Friday, December 03, 2010

Friday Night

I was struggling as to whether or not to put this up.
I still may take it down.
I'm not sure yet.

Like I’ve mentioned before, I love my job. I really can’t imagine doing anything else (though, I have decided that I want to be a backup singer for Neil Diamond when I grow up – but that’s a different story for a different day).

This being said, going back to work after this maternity leave has been challenging. On top of having another urchin around the house, I’m in a new building, owned by a company I’m not familiar with, with new staff, new rules and new clients. The most difficult aspect of this has been transitioning to a caseload with advanced dementia.

Before I was used to working with people with no impairments to moderate dementia. Nothing crazy, but occasionally just enough to know that things weren’t quite right. Now I am working with a population that has severe to end-stage dementia.

BIG DIFFERENCE.

There is no new learning. I have about 30-60 seconds of retention to work with. The rest of what we do needs to stem from previously learned, rote activities.

No easy task, I assure you.

I see people raw. With dementia you can’t cover things up. There aren’t niceties. There is no seven second delay. People say what they think and feel. It’s all out there.

Some days this can be exhausting. It makes me want to bang my head on the wall and sit in the corner sucking my binkie.

But some days it can be beautiful. So beautiful I can do nothing but cry.

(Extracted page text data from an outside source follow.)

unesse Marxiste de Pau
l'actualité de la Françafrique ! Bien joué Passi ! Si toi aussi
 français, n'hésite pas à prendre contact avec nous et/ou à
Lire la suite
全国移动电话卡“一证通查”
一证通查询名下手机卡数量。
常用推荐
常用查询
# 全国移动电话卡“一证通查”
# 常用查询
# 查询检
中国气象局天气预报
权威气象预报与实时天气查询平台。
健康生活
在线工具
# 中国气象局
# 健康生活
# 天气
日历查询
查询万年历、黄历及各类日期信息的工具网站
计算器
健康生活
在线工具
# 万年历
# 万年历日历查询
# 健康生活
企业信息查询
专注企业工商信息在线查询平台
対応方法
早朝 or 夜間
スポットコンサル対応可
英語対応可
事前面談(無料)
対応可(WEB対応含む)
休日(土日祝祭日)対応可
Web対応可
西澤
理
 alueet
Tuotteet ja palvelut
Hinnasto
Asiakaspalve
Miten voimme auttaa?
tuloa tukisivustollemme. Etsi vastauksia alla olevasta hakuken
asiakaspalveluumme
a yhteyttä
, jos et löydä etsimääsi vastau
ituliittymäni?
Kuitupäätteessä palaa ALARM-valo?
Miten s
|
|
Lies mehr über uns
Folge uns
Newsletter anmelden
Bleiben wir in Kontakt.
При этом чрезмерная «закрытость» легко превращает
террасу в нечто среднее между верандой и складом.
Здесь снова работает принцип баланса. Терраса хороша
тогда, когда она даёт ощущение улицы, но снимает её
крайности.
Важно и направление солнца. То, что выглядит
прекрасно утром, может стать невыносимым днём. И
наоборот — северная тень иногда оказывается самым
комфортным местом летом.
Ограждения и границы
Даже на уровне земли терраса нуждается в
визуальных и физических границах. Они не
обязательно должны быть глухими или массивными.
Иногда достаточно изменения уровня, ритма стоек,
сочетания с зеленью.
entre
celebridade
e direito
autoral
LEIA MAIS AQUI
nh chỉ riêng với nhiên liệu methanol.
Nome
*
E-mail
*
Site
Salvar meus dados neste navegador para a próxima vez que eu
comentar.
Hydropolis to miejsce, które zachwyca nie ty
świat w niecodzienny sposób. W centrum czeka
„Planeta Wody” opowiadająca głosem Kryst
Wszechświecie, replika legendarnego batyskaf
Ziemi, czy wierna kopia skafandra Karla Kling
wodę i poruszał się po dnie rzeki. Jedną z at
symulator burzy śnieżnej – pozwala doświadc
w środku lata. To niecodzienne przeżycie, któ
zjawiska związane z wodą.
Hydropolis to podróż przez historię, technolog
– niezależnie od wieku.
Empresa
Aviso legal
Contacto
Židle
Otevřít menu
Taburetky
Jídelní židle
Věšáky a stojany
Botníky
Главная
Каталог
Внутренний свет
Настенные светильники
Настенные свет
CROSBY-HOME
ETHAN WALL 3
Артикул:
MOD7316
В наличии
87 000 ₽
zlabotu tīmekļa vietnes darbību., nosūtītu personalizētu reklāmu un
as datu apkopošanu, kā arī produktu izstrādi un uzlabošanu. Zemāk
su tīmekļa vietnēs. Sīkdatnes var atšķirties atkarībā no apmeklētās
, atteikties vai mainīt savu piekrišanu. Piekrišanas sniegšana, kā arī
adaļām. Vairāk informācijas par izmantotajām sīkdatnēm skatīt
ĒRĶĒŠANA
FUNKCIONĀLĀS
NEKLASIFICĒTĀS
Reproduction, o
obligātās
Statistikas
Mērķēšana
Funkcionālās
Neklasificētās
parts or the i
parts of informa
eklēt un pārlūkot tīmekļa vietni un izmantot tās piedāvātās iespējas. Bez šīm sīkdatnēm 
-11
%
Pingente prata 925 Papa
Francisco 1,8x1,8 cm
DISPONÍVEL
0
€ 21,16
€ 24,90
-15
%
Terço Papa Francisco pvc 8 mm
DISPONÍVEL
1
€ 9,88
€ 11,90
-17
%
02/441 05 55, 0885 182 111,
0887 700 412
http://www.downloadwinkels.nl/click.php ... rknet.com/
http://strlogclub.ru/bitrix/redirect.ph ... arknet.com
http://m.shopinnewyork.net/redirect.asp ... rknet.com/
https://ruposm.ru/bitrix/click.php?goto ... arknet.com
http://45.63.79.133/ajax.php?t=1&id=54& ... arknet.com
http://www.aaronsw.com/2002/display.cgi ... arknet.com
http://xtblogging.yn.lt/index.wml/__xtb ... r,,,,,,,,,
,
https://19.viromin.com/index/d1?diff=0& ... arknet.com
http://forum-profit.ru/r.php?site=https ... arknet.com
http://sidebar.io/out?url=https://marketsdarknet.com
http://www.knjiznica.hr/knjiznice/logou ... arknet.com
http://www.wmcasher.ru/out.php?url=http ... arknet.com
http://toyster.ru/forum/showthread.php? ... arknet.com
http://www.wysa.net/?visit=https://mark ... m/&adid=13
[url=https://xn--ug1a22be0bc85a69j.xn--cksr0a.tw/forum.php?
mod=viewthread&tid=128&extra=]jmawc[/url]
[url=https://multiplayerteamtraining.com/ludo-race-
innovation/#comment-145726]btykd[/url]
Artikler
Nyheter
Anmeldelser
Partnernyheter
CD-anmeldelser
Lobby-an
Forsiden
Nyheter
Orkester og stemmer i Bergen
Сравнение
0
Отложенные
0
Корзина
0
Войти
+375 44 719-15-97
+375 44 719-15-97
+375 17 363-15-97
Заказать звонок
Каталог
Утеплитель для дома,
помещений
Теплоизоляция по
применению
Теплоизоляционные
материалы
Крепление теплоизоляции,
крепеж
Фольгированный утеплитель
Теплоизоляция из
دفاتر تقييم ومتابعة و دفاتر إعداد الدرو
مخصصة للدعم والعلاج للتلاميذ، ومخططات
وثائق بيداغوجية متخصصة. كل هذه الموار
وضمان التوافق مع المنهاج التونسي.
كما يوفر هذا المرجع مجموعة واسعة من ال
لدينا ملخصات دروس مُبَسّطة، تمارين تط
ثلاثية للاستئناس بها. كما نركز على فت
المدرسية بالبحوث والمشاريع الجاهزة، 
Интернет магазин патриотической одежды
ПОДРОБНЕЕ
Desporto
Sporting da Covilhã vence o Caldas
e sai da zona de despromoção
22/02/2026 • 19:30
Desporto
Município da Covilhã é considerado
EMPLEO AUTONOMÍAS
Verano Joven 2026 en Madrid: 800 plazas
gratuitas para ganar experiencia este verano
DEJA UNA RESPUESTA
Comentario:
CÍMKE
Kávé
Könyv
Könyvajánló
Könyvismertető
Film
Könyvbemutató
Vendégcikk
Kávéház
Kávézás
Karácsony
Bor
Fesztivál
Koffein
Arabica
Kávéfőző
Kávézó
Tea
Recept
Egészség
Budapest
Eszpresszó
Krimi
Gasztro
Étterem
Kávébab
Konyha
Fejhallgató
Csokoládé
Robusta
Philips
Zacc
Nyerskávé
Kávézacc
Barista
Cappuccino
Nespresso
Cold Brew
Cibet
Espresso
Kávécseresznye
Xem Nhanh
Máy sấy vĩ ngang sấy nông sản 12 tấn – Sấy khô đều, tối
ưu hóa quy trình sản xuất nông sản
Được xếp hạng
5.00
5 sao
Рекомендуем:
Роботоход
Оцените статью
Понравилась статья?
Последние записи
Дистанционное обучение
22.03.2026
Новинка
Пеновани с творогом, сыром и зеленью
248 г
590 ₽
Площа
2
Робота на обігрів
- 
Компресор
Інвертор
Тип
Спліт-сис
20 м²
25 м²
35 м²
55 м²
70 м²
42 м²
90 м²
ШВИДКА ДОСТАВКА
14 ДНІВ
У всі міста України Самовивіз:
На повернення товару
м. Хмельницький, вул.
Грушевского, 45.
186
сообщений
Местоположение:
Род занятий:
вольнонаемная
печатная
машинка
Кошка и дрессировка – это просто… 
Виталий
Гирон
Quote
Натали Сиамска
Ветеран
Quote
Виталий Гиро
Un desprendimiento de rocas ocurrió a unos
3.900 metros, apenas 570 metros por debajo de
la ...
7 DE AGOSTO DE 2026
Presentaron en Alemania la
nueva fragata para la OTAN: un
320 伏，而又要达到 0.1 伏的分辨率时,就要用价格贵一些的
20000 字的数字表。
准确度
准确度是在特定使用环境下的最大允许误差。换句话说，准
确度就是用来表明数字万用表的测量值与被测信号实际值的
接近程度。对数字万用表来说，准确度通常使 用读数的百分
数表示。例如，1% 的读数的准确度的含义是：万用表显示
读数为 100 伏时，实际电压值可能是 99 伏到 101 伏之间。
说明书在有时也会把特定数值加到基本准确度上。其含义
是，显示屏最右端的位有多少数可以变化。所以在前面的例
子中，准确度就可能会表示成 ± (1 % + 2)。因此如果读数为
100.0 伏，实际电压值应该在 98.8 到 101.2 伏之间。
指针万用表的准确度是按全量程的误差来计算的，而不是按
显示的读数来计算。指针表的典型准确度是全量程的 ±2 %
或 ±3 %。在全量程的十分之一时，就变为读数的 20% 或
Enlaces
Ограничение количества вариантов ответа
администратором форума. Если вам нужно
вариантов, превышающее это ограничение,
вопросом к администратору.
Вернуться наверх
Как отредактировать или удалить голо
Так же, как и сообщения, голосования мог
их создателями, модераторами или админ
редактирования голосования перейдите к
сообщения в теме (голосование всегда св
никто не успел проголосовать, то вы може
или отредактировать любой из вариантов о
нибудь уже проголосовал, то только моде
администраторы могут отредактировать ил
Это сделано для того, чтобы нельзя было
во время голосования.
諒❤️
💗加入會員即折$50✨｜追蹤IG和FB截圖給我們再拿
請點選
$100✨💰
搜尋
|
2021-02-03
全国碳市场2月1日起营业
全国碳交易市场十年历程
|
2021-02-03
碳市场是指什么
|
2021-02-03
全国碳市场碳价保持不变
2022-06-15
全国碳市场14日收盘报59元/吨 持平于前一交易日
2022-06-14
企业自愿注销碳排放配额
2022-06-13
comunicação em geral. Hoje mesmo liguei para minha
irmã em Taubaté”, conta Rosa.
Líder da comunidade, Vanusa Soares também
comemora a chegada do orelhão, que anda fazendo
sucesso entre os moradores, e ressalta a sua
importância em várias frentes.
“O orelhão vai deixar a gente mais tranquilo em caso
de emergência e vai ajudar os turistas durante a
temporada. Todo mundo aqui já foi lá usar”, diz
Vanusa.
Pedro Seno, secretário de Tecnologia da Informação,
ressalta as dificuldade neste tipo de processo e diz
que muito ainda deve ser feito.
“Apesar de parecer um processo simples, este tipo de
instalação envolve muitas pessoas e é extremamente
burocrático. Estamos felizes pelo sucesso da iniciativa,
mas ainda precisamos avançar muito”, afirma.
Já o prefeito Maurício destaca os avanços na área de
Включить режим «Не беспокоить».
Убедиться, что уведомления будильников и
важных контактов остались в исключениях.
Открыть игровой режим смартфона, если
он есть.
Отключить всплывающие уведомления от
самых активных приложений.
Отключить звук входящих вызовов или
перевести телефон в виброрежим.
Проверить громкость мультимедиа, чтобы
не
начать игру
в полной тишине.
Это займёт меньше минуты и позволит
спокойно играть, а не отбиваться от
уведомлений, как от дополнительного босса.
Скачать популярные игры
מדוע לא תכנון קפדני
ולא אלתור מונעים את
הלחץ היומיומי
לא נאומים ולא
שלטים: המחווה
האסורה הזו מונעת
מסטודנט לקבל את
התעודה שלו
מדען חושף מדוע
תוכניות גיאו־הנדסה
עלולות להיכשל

I was standing the other day with a very lovely woman who has severe dementia. She knows her name. But other than that, she struggles to recall basic things. She needs assistance to perform most tasks.

We were looking at a long line of family photos. I knew she couldn’t remember who was in the pictures, so I commented on how the people were dressed or their smiles or the backdrops. Her speech is limited and our conversation consisted mostly of short, one to two word phrases.

Then, clear as day, when looking at a picture of her mother, she said to me, “I see spirits. They’re not here, but I know they’re okay. They know I’m okay. They love me. They help you take care of me.”

WOW.

As I stood there, arm in arm with this beautiful lady, all I could think of was her mother. I prayed that her mother knew she was okay. That she knew there were people here taking care of her baby girl until she could be with her again. And I prayed that if my children were ever in a similar situation that there would be someone to take care of them. Someone to let me know they were loved. Someone to hug them for me, until I could hug them again.

At the end of the day I went home and cried. And I hugged my babies.

And I thanked God.

For everything.

2 Comments:

Blogger Posegates said...

Karen,

That was just beautiful. Thanks for sharing...made me cry. I can only begin to imagine how hard it is to work with your clients with severe dementia. A big hug for you, girl. You're my hero!

7:48 PM  
Blogger Tom said...

Wow. Definitely wow.

You're forgetting the other remarkable person in this story -- the therapist. Someone less patient, less optimistic, less caring might not have brought out such a golden moment.